An Open Letter to Celebrities Seeking Porn Star Sex

With the news that porn star Danica Dillion (we are fans of her work here) provided in-person sexual support services to noted overpopulation/ undereducation advocate and anti-LGBT rights activist Josh Duggar, we witness yet again an imperfect storm of compulsions spreading themselves across our broadband-enabled devices: the person who would restrict the sexual freedom of other people while refusing to control it in himself and the person who uses her (exquisite) body to gain attention and fame doing just.fucking.that.

I’m not a Porn Valley apologist. That’s for an earlier generation who dodged vice cops and went to jail and got shot so that I can be here to say that, Yes, everything’s not perfect. And in that spirit I’ll say that there is a reason porn stars and Donald Trump are called attention whores: no publicity is bad publicity.

DANICADUGGAR

Dillon and Duggar got together twice for sex, Dillon says, following her appearances at Pennsylvania’s Gold Club and Creekside Cabaret gentlemen’s establishments. She says she made $2100 from him in lap dances and unprotected sex after a show in Philadelphia, and that Duggar’s style of sex was “rough” and “terrifying.”

This was after the first time, in March of 2015. They had sex again in April. The Magazine InTouch, which broke the story, administered a polygraph test to Dillon on August 24, which she passed.

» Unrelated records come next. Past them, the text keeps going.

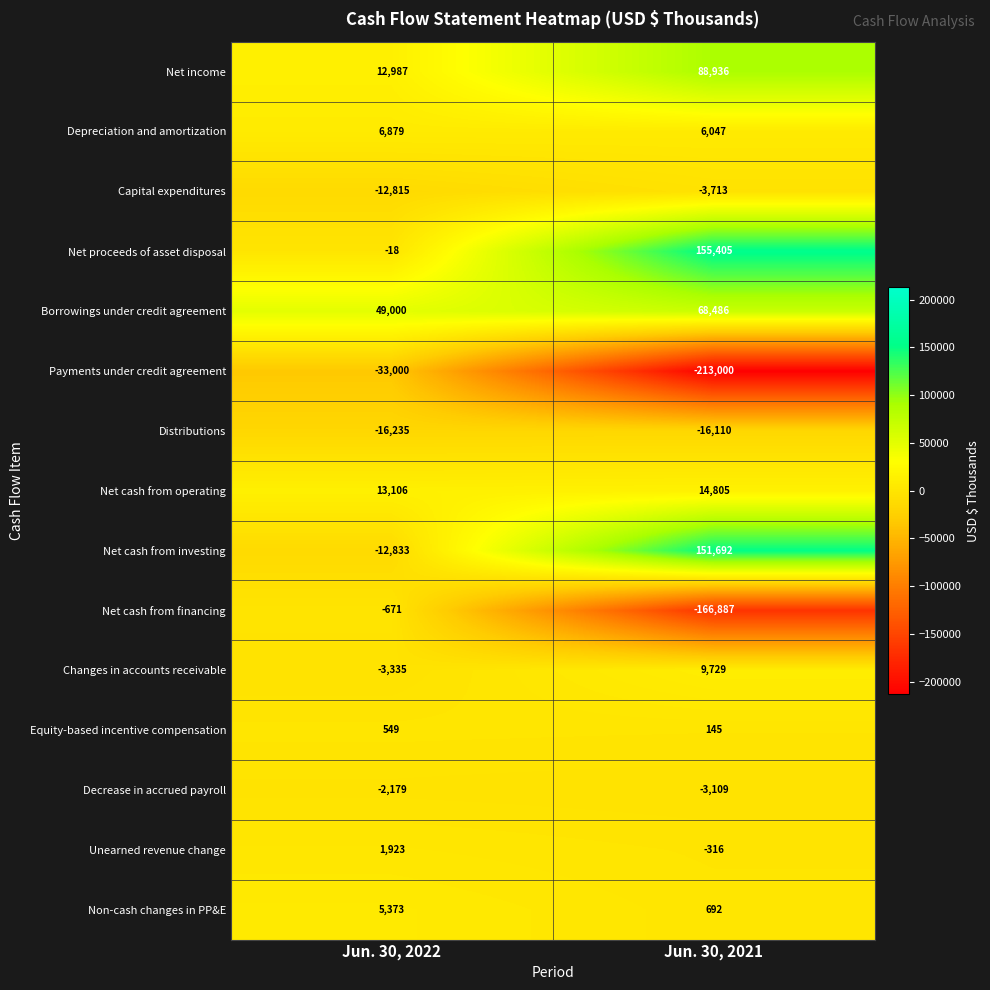

The value of Net income at Jun. 30, 2021 is 88936. True or false?

True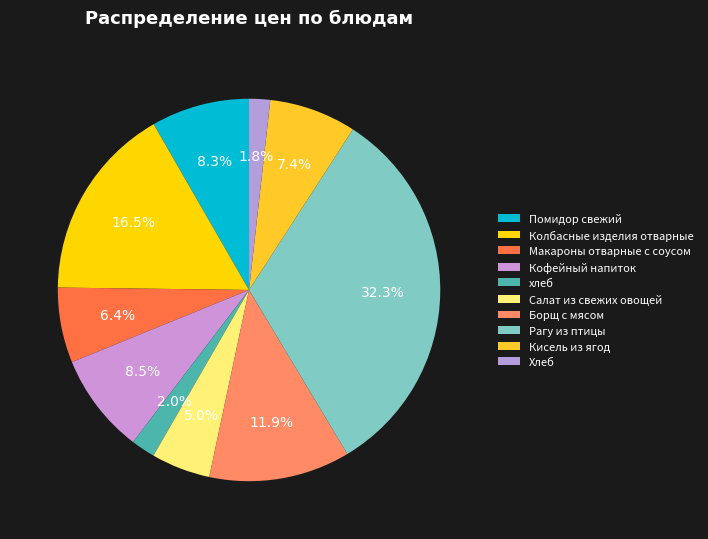

Count the number of slices in the pie.

10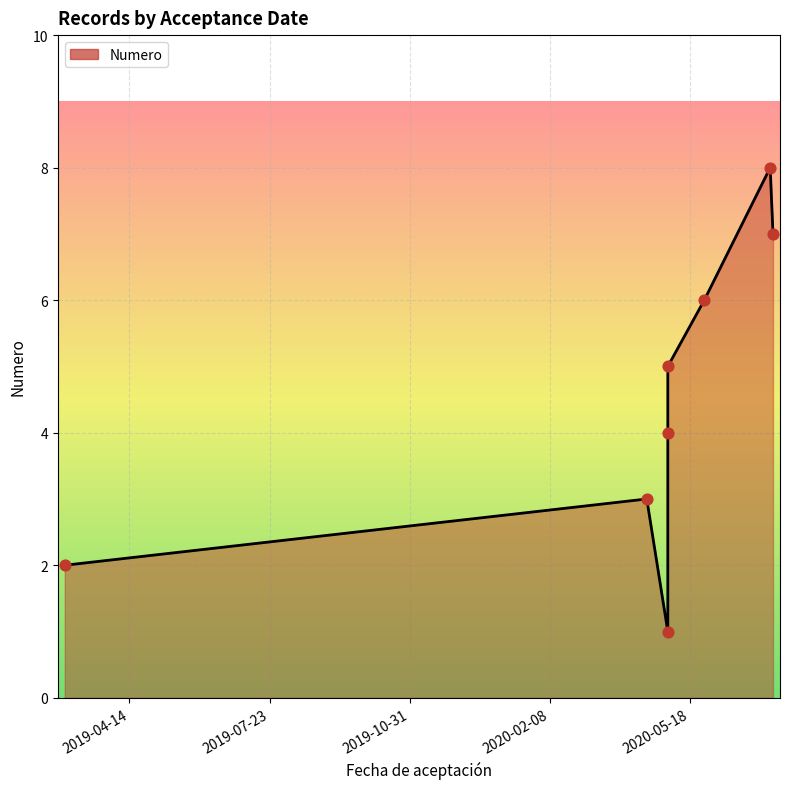

Which has a higher value, 2019-02-27 or 2020-05-02?

2020-05-02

Do we all want to go watch about a billion Danica Dillon movies now? Yup. Will Dillon be approached with movie offers (“Danica Dillon Is A Duggarfucker” is a good title)? Yup. Was Dillon compensated by InTouch and paid to take a polygraph in a way that porn stars are rarely recompensed for STD tests? Ya think?

A porn star’s charm, accessibility, and popularity all factor into the public’s desire to meet her (or him), and many websites cater to porn star/regular joe hookups (in light of the recent Rentboy bust, though, I shan’t list any). Suffice to say that a performer can supplement and exceed her porn income by hooking up with members of the general public.

Why fuck a porn star rather than your hot bank teller? Because fame attracts fame and there is a momentary honeymoon bubble where the two of you are united in secrecy. But whereas secrecy would be a commodity to Duggar, for whom sex is shameful, it is a drag for someone like Dillon, for whom it is a celebration at most and a meal ticket at fucking least.

For someone like Tiger Woods and his transactional arrangement with the stunning Joslyn James, I sure hope the sex was worth it. There’s a taboo and a danger to having an affair with someone who could so easily blow one’s cover, all of which is thrilling right up until the cover is blown. And it always is.

Celebrities: If you have sex with a porn star, she will let the world know about it. Understand that your attraction to her fame is the most mutual attraction you will ever have. For her, fame is a drug that more adequately compensates her for having sex with you, as $2100 is not a living wage for silence.

A possible alternative to this is going the Charlie Sheen route. Having Bree Olson and Bret Rossi and Celeste Star and Chloe Jones on retainer takes the wind from the sails of people who would publicly shame one for cavorting with women who have sex for a living and are really good at it.

In the meantime, if you ever want to have sex with a porn star, ask yourself one question: Will it ever be to her advantage that other people know? If the answer is Yes, you do not have enough money to purchase her secrecy.